The World Health Organization has said this explicitly Advise against “Implement any restrictions on travel or trade based on current information available about this event.” It also does not recommend any specific precautions for travelers to China, although it advises people in China to take steps to reduce the spread of respiratory illnesses. This includes staying home when sick, ensuring good ventilation, washing hands regularly and “wearing masks as appropriate.”

I believe all of these measures are reasonable and I would add that people at risk of serious respiratory illness should take extra precautions, including wearing an N95 mask or equivalent when in crowded, enclosed spaces.

What additional precautions should governments and health systems take, especially in neighboring countries?

I agree with the WHO that limiting travel or trade would not be reasonable at this time, although it is clear that the WHO must continue to pressure China to publish up-to-date and accurate data.

On the other hand, governments and hospitals can strengthen their infrastructure.

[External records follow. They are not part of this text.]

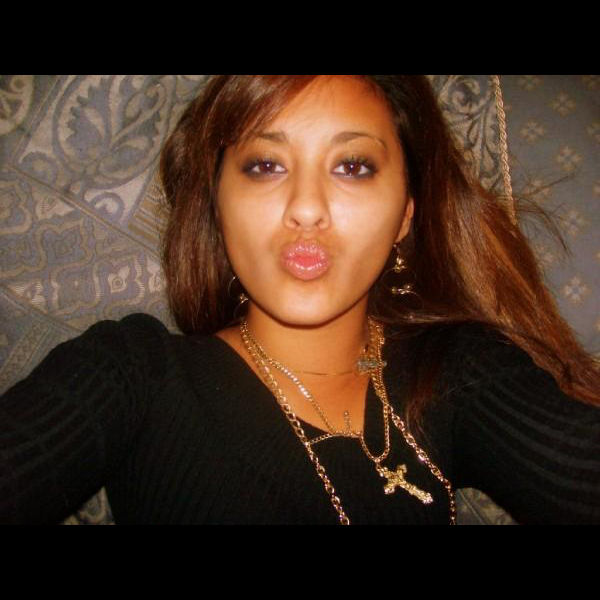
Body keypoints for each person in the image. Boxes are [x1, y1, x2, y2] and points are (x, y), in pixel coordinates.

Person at [1, 75, 599, 525]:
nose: (307, 208)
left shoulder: (456, 371)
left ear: (404, 215)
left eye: (353, 166)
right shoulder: (133, 372)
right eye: (265, 165)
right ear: (216, 205)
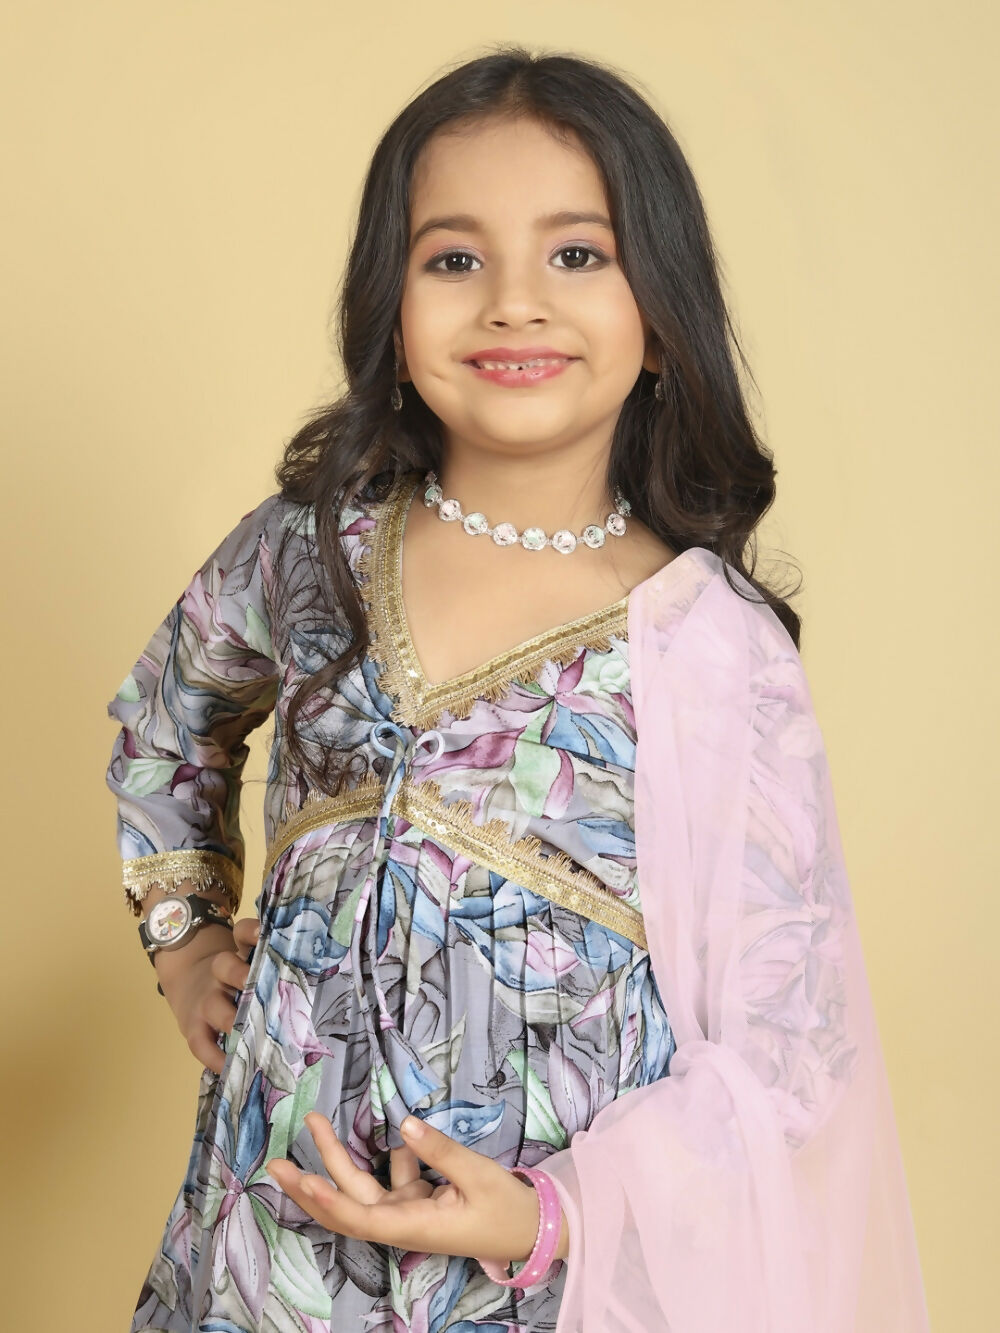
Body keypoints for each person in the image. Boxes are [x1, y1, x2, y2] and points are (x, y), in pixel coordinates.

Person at [105, 47, 930, 1333]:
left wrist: (548, 1218)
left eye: (576, 254)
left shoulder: (706, 647)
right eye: (453, 259)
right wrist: (186, 941)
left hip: (532, 1280)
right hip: (268, 1249)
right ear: (388, 309)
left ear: (661, 316)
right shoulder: (310, 550)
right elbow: (171, 721)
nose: (511, 304)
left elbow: (788, 1048)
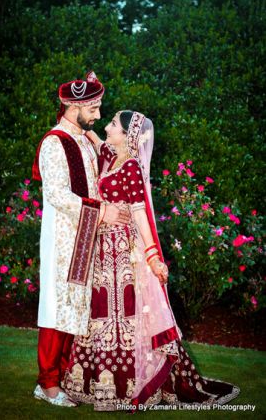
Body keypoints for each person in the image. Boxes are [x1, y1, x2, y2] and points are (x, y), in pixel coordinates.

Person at [63, 110, 240, 410]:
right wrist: (84, 99)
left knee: (126, 317)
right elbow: (90, 135)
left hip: (123, 255)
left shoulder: (130, 167)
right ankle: (97, 384)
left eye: (114, 124)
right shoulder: (110, 156)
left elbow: (139, 214)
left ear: (126, 136)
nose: (107, 125)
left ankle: (127, 386)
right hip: (101, 252)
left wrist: (153, 257)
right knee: (100, 315)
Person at [31, 72, 130, 407]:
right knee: (57, 307)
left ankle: (61, 377)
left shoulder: (85, 139)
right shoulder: (54, 142)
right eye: (94, 108)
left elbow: (109, 162)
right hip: (63, 238)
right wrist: (104, 212)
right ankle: (47, 384)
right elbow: (57, 195)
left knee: (76, 308)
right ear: (75, 105)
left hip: (85, 236)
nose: (99, 115)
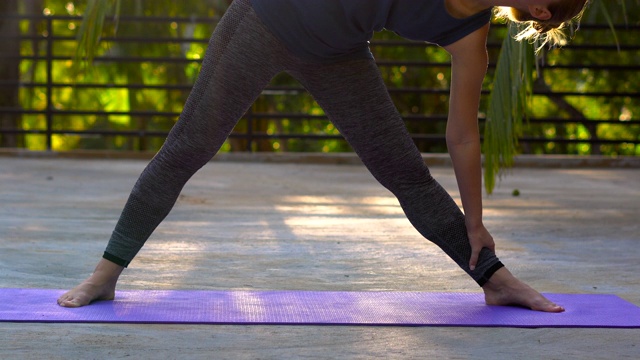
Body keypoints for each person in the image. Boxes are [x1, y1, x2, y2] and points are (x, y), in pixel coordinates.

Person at [58, 0, 588, 311]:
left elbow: (463, 136)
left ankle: (496, 281)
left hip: (336, 55)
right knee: (188, 147)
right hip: (266, 18)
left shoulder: (469, 36)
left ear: (541, 8)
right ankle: (105, 274)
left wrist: (477, 223)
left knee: (406, 173)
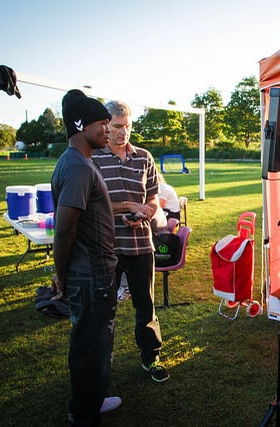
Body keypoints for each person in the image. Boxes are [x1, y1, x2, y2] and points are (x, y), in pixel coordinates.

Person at [51, 89, 121, 425]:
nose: (107, 129)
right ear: (80, 125)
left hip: (92, 272)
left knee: (93, 343)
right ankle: (83, 412)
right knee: (91, 347)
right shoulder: (78, 167)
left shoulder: (78, 162)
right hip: (91, 275)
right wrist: (61, 275)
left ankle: (92, 399)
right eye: (101, 123)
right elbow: (64, 229)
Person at [91, 100, 169, 383]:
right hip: (106, 247)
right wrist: (125, 206)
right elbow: (91, 204)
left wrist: (145, 212)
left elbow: (153, 198)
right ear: (106, 127)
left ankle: (151, 357)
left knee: (145, 307)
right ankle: (99, 366)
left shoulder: (144, 157)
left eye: (127, 126)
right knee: (103, 310)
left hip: (140, 244)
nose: (123, 132)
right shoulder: (93, 158)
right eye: (117, 126)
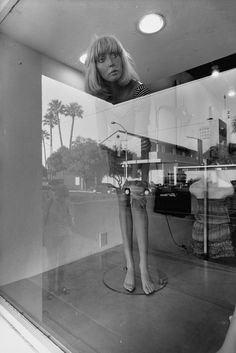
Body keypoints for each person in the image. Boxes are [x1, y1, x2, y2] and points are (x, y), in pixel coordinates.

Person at [85, 35, 155, 294]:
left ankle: (144, 266)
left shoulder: (139, 90)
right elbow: (103, 139)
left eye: (115, 55)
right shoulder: (99, 97)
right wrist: (120, 144)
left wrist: (124, 143)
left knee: (137, 205)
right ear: (95, 66)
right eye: (102, 59)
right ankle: (129, 264)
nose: (111, 63)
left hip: (137, 160)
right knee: (122, 205)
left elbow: (141, 140)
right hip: (115, 160)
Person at [189, 170, 234, 258]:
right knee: (219, 262)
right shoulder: (227, 187)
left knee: (201, 258)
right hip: (218, 228)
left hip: (201, 227)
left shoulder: (194, 187)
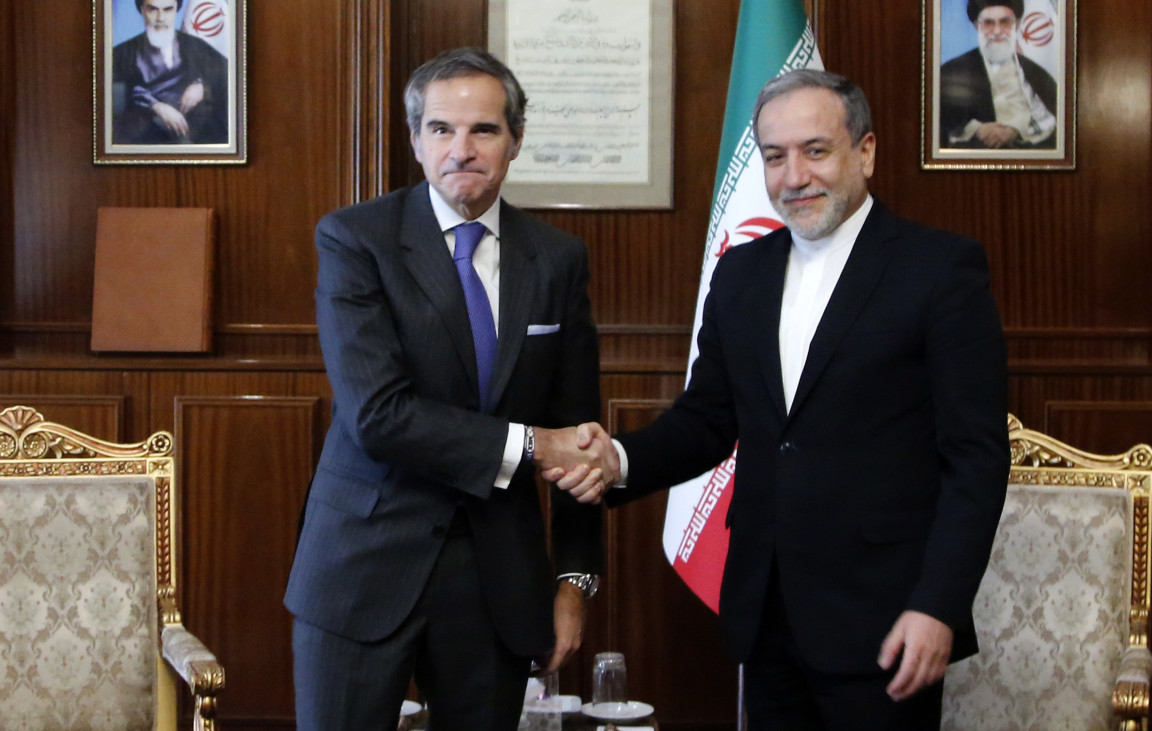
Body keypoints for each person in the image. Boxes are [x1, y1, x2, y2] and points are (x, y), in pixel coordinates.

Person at [550, 69, 1010, 729]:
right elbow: (708, 419)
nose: (793, 176)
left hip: (885, 620)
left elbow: (976, 458)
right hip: (765, 614)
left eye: (815, 150)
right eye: (774, 156)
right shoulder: (741, 272)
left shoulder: (940, 271)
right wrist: (616, 458)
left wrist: (937, 604)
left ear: (867, 152)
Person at [284, 47, 608, 731]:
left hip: (496, 583)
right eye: (441, 129)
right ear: (415, 139)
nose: (461, 149)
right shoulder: (355, 239)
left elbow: (580, 437)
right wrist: (529, 444)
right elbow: (378, 415)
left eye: (484, 130)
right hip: (361, 567)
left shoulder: (556, 258)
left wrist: (574, 583)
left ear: (516, 139)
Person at [938, 0, 1057, 149]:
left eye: (1005, 22)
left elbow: (1055, 121)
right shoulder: (951, 71)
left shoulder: (1036, 74)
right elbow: (938, 120)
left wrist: (1016, 130)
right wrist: (976, 129)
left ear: (1017, 24)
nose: (997, 31)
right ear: (977, 26)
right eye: (989, 23)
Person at [111, 0, 228, 144]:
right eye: (153, 9)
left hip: (196, 138)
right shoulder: (121, 53)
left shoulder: (195, 46)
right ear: (142, 10)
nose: (160, 18)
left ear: (176, 11)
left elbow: (229, 76)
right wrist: (156, 106)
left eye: (167, 10)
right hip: (144, 138)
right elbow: (114, 95)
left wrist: (203, 86)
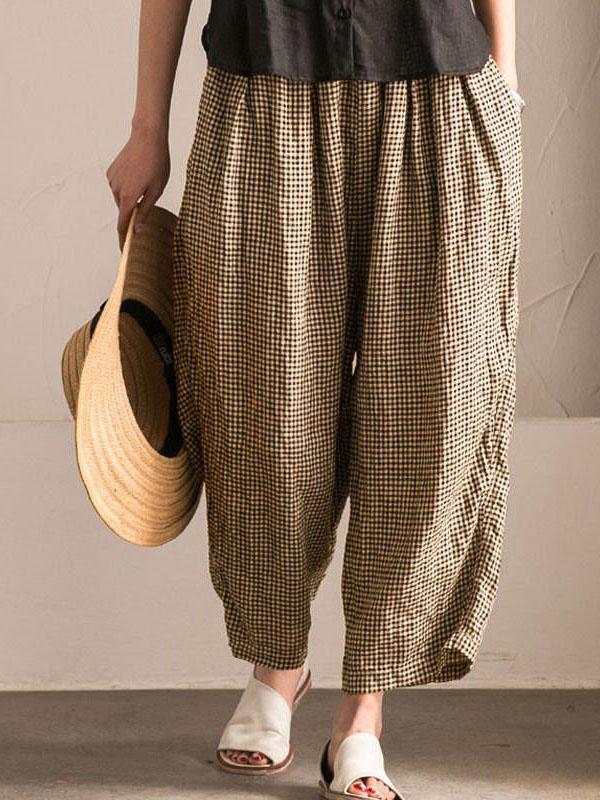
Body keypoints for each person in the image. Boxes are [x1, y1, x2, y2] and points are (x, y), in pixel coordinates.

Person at [105, 1, 524, 797]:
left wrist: (506, 79)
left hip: (439, 87)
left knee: (429, 418)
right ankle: (277, 665)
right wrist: (146, 126)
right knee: (263, 408)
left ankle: (363, 712)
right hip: (263, 89)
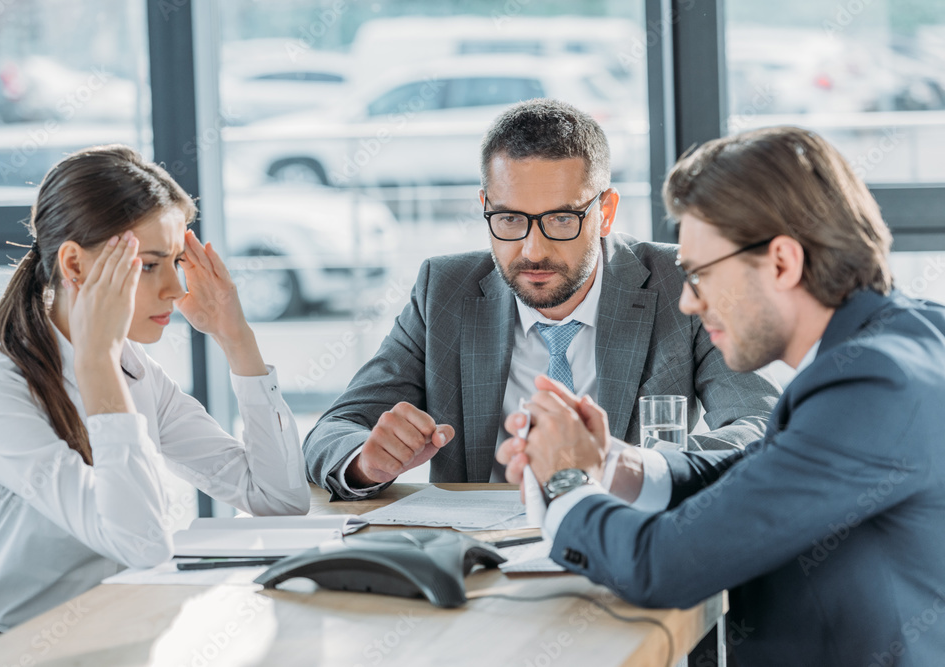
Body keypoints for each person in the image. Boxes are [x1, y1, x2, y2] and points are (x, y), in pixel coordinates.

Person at [498, 126, 945, 666]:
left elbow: (663, 566)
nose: (688, 301)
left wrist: (565, 479)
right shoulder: (903, 338)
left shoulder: (873, 385)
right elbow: (766, 473)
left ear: (782, 262)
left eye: (700, 274)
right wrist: (616, 463)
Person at [304, 99, 781, 500]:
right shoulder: (444, 289)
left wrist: (626, 466)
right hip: (480, 571)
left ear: (606, 212)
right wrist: (365, 461)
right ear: (485, 206)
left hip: (625, 550)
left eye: (560, 219)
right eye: (510, 219)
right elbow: (332, 431)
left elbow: (763, 429)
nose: (533, 250)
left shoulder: (678, 283)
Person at [0, 145, 309, 653]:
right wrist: (96, 364)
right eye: (150, 265)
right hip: (4, 647)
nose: (175, 289)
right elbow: (142, 546)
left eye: (177, 263)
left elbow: (280, 499)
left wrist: (236, 337)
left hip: (110, 633)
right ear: (74, 264)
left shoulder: (134, 369)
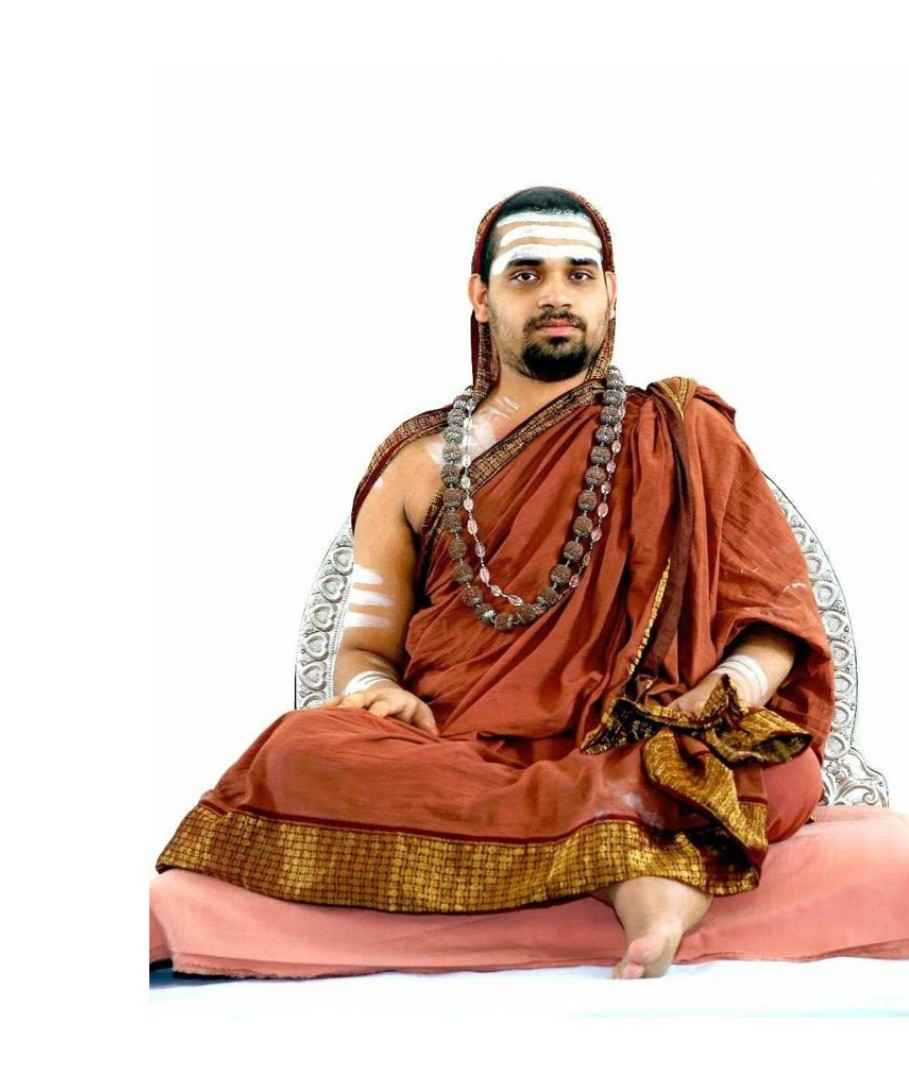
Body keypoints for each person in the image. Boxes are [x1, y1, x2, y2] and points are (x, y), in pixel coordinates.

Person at [155, 185, 835, 980]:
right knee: (300, 751)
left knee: (780, 764)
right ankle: (634, 864)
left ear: (611, 292)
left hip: (644, 738)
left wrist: (724, 689)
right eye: (526, 275)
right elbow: (365, 649)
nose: (556, 295)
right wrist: (378, 690)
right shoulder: (418, 466)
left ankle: (620, 865)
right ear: (480, 297)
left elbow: (776, 619)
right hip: (461, 750)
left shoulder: (684, 434)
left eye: (580, 274)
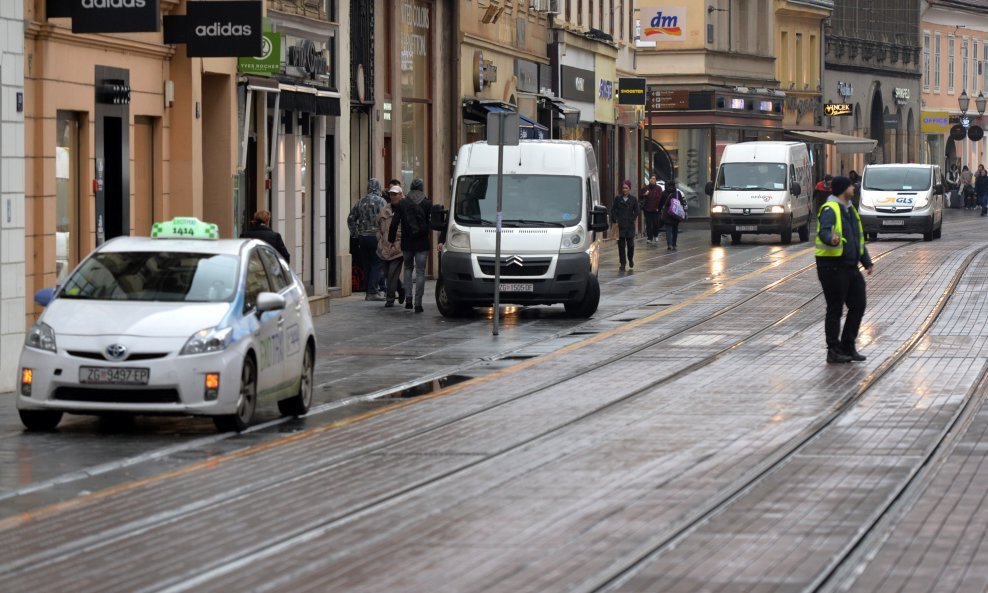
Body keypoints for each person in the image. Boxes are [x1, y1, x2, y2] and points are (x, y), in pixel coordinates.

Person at [815, 175, 874, 364]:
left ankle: (848, 345)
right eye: (851, 186)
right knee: (835, 309)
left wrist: (866, 261)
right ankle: (833, 350)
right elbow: (824, 230)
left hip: (850, 266)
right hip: (832, 267)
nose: (854, 188)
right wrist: (829, 239)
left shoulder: (850, 210)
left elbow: (857, 239)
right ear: (843, 189)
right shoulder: (830, 209)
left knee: (858, 304)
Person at [389, 180, 432, 313]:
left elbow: (395, 222)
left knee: (407, 269)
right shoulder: (427, 203)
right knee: (420, 272)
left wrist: (391, 239)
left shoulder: (403, 203)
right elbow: (431, 223)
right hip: (422, 243)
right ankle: (418, 303)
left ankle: (408, 299)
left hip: (407, 243)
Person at [348, 178, 388, 301]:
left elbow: (350, 218)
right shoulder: (382, 202)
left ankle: (368, 290)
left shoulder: (360, 201)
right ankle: (372, 292)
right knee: (377, 263)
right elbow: (386, 219)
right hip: (375, 237)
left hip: (362, 238)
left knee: (366, 264)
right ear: (378, 187)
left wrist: (355, 234)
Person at [377, 187, 406, 307]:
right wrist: (379, 239)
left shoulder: (404, 208)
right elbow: (378, 226)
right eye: (391, 194)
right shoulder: (385, 210)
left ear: (400, 195)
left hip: (398, 248)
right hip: (384, 247)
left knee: (392, 274)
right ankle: (400, 289)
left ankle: (390, 298)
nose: (393, 197)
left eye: (395, 194)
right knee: (388, 273)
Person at [610, 180, 640, 271]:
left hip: (630, 226)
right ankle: (622, 263)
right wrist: (615, 219)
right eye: (623, 188)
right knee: (621, 246)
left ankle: (630, 259)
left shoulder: (633, 199)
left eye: (626, 188)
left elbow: (637, 211)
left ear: (629, 189)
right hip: (620, 226)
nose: (624, 190)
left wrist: (633, 218)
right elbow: (613, 210)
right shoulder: (618, 199)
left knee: (631, 245)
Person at [658, 180, 685, 251]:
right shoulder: (677, 193)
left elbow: (660, 203)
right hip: (676, 214)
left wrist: (659, 210)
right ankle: (674, 244)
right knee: (675, 229)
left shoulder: (664, 193)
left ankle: (669, 244)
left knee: (668, 230)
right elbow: (682, 203)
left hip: (667, 214)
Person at [640, 175, 663, 244]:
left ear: (655, 180)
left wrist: (659, 208)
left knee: (656, 223)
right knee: (649, 224)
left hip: (656, 209)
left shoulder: (659, 188)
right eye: (651, 179)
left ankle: (655, 235)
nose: (652, 180)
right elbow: (640, 196)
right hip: (647, 209)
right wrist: (644, 194)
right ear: (649, 180)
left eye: (653, 179)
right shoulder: (645, 188)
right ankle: (649, 238)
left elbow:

They should be alert for increased incidence of influenza-like illnesses and pneumonia and get tested immediately.

They must also ensure that they have the capacity to treat patients who require hospital care. It is very likely that other regions, especially those that previously had strict virus mitigation measures, will see an increase in respiratory illnesses this winter. Health systems must prepare for a potential influx of patients, just as they did during the peak of the coronavirus.